**To do:**
Copy each line of the entries that includes the word "root".

**Raw data:**

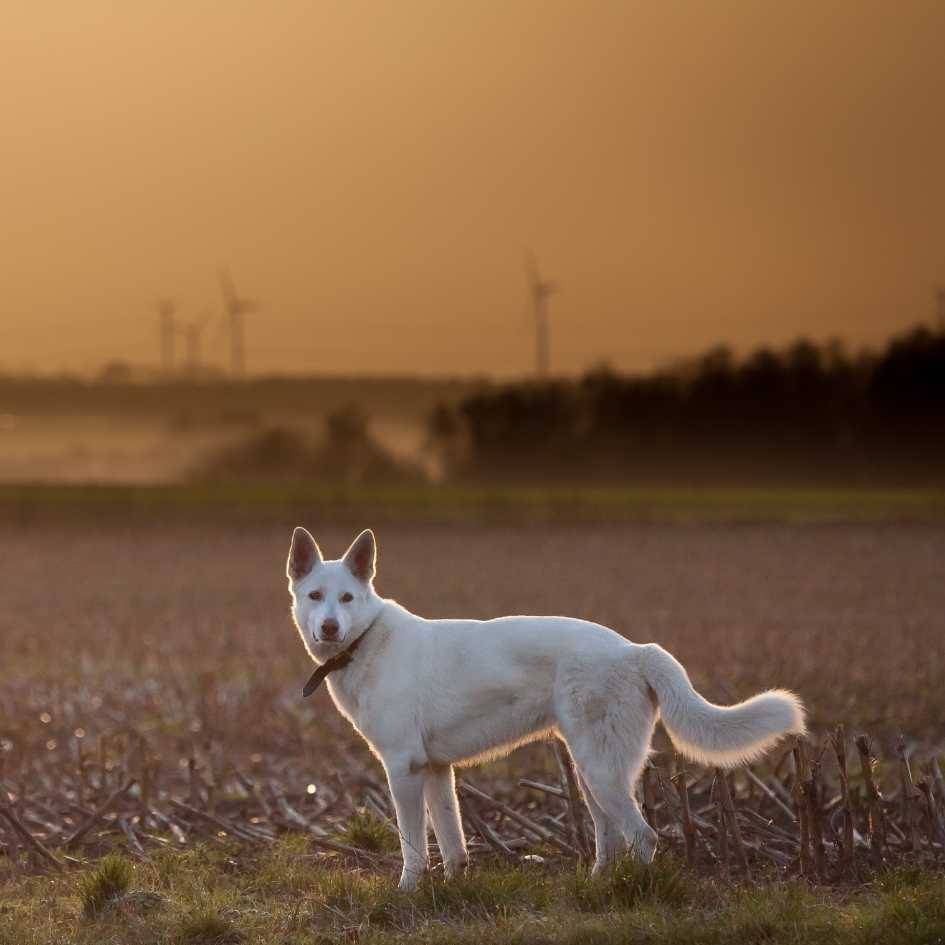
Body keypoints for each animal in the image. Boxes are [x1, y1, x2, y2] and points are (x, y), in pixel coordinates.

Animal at [286, 528, 804, 888]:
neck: (367, 641)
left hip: (601, 771)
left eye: (347, 598)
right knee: (611, 838)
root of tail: (635, 650)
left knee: (644, 836)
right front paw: (451, 891)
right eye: (315, 596)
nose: (329, 627)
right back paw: (595, 888)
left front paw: (407, 893)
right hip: (590, 772)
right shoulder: (435, 770)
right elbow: (452, 845)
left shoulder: (403, 770)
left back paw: (636, 893)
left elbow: (413, 847)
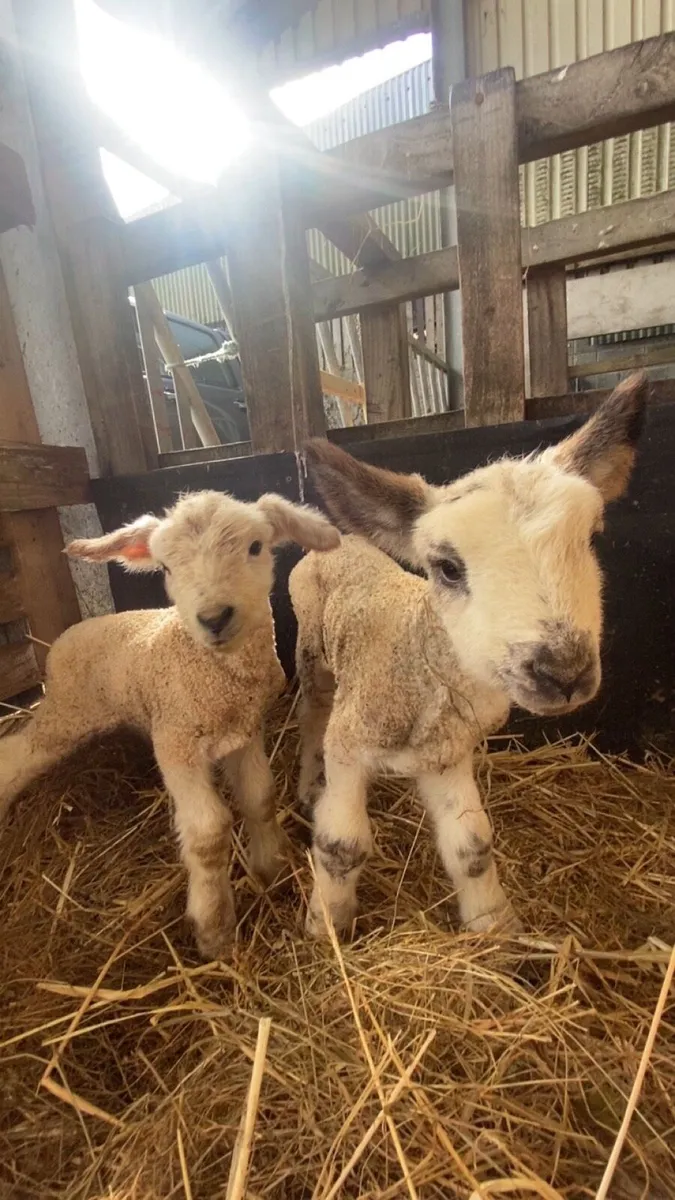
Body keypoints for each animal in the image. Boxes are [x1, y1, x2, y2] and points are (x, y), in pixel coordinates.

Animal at [0, 489, 339, 960]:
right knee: (14, 756)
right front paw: (214, 931)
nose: (214, 617)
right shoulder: (176, 741)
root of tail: (65, 637)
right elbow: (209, 832)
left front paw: (271, 868)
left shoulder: (245, 730)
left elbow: (259, 798)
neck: (214, 674)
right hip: (65, 713)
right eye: (165, 568)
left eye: (255, 547)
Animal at [289, 373, 648, 940]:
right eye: (448, 568)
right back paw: (308, 784)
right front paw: (325, 928)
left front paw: (495, 925)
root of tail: (344, 538)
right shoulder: (349, 746)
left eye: (592, 539)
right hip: (311, 650)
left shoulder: (448, 754)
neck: (421, 663)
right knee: (311, 714)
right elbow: (341, 847)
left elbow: (472, 846)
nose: (563, 672)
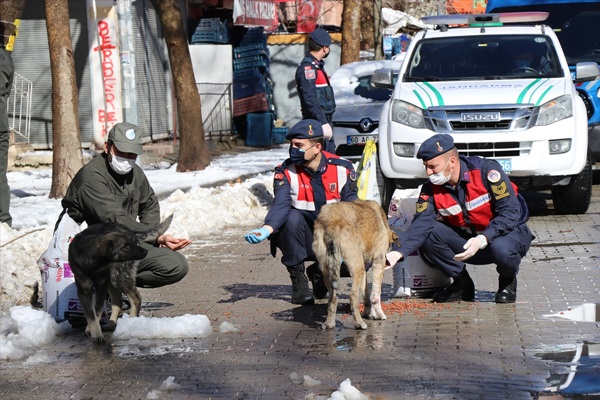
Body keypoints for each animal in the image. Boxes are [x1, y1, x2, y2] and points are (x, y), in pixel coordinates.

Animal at [68, 216, 172, 344]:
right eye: (125, 246)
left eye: (130, 244)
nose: (145, 251)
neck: (94, 264)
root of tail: (130, 230)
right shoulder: (84, 291)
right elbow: (91, 314)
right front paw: (93, 330)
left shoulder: (101, 287)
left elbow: (97, 311)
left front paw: (96, 334)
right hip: (113, 279)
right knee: (118, 301)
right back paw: (111, 324)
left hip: (118, 277)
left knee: (136, 298)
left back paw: (131, 323)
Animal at [312, 198, 396, 330]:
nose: (388, 262)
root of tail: (332, 222)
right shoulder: (378, 262)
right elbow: (375, 295)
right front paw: (379, 314)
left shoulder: (364, 269)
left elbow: (366, 293)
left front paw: (368, 313)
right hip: (357, 268)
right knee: (352, 296)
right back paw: (359, 323)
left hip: (329, 270)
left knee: (332, 298)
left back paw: (329, 323)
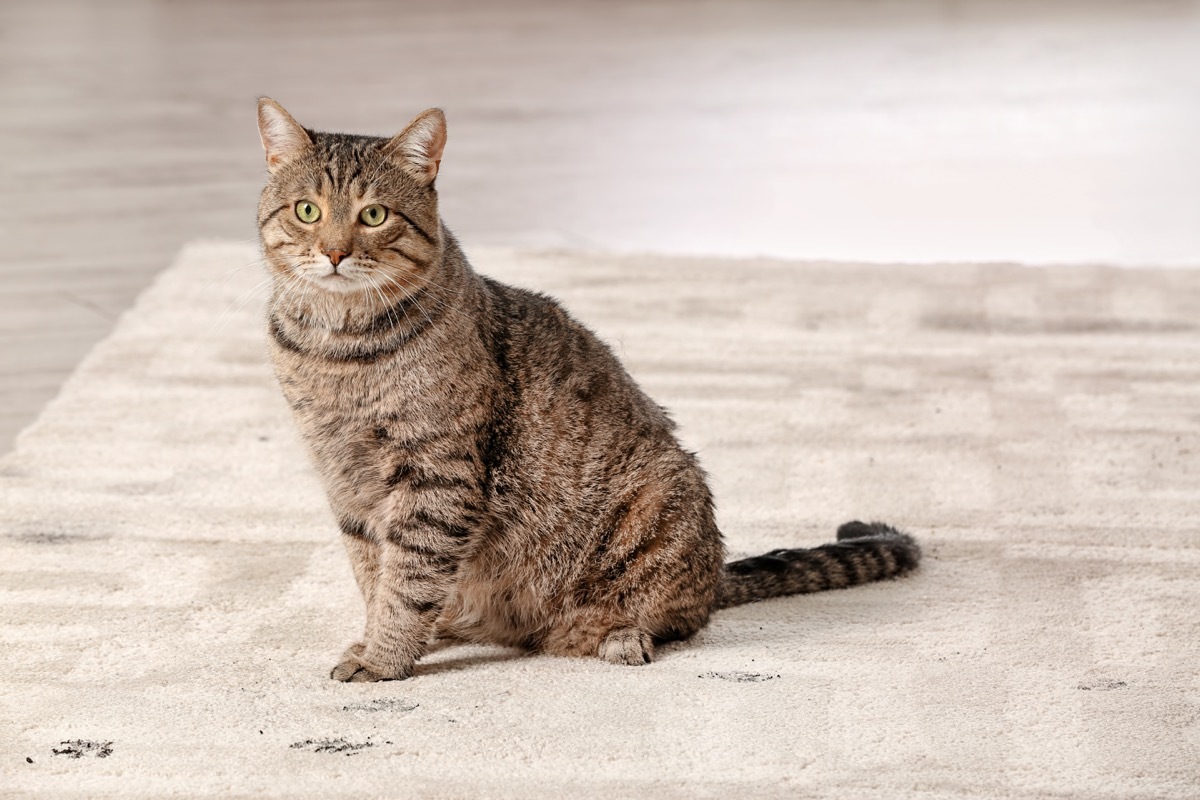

**Solution for this task:**
root of tail: (635, 650)
root of tail: (65, 637)
root of tail: (344, 538)
root of tail: (130, 230)
root of tail: (332, 222)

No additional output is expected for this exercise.